## TASK GOAL
Please quote, line for line, all of the text that follows each picture in the listing below, and leave the pictures out of your answer.

## MATERIAL SHOWN

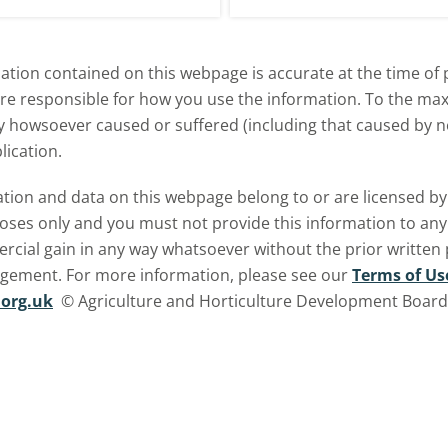
explore how El Niño may affect
meat and dairy production an
tion contained on this webpage is accurate at the time of p
what this could mean for UK
are responsible for how you use the information. To the m
farmers.
ry howsoever caused or suffered (including that caused by neg
lication.
ormation and data on this webpage belong to or are licensed 
oses only and you must not provide this information to any o
ercial gain in any way whatsoever without the prior written
ngement. For more information, please see our
Terms of Us
org.uk
© Agriculture and Horticulture Development Board. 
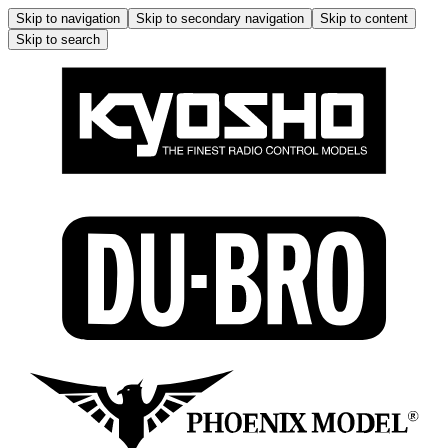
Skip to navigation
Skip to secondary navigation
Skip to content
Skip to search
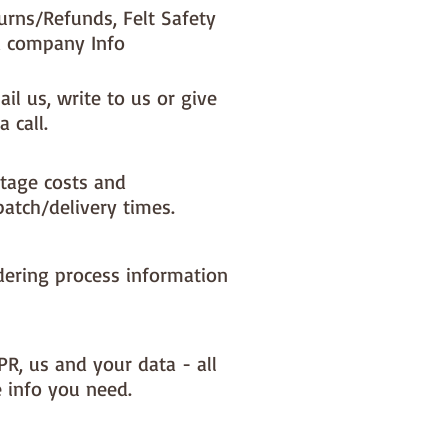
urns/Refunds, Felt Safety
 company Info
il us, write to us or give
a call.
tage costs and
patch/delivery times.
dering process information
PR, us and your data - all
e info you need.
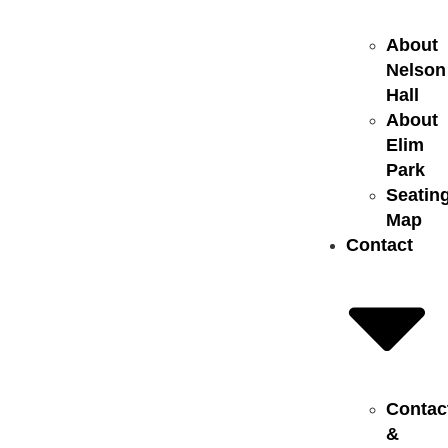
About
Nelson
Hall
About
Elim
Park
Seatin
Map
Contact
Contac
&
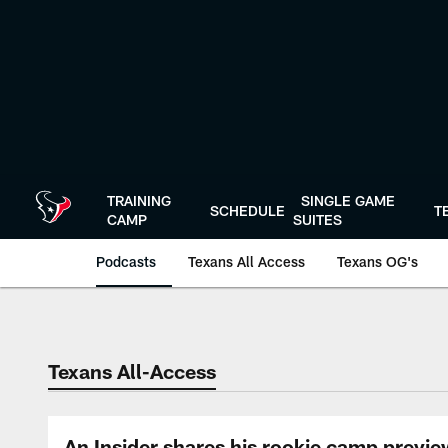
Skip
to
main
content
TRAINING
SINGLE GAME
SCHEDULE
T
CAMP
SUITES
Podcasts
Texans All Access
Texans OG's
Texans Listen | Ho
Texans All-Access
An Insider shares his rookie camp previe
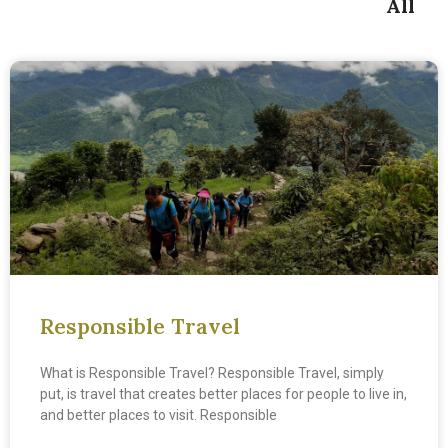
All
Responsible Travel
What is Responsible Travel? Responsible Travel, simply
put, is travel that creates better places for people to live in,
and better places to visit. Responsible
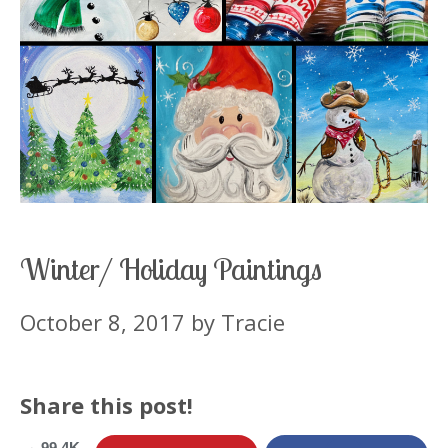
Winter/ Holiday Paintings
October 8, 2017
by
Tracie
Share this post!
99.4K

## ANSWER TO THE PROBLEM
explore how El Niño may affect
meat and dairy production an
tion contained on this webpage is accurate at the time of p
what this could mean for UK
are responsible for how you use the information. To the m
farmers.
ry howsoever caused or suffered (including that caused by neg
lication.
ormation and data on this webpage belong to or are licensed 
oses only and you must not provide this information to any o
ercial gain in any way whatsoever without the prior written
ngement. For more information, please see our
Terms of Us
org.uk
© Agriculture and Horticulture Development Board. 
Skip to navigation
Skip to secondary navigation
Skip to content
Skip to search
urns/Refunds, Felt Safety
 company Info
il us, write to us or give
a call.
tage costs and
patch/delivery times.
dering process information
PR, us and your data - all
e info you need.
About
Nelson
Hall
About
Elim
Park
Seatin
Map
Contact
Contac
&
Skip
to
main
content
TRAINING
SINGLE GAME
SCHEDULE
T
CAMP
SUITES
Podcasts
Texans All Access
Texans OG's
Texans Listen | Ho
Texans All-Access
An Insider shares his rookie camp previe
All
Responsible Travel
What is Responsible Travel? Responsible Travel, simply
put, is travel that creates better places for people to live in,
and better places to visit. Responsible
Winter/ Holiday Paintings
October 8, 2017
by
Tracie
Share this post!
99.4K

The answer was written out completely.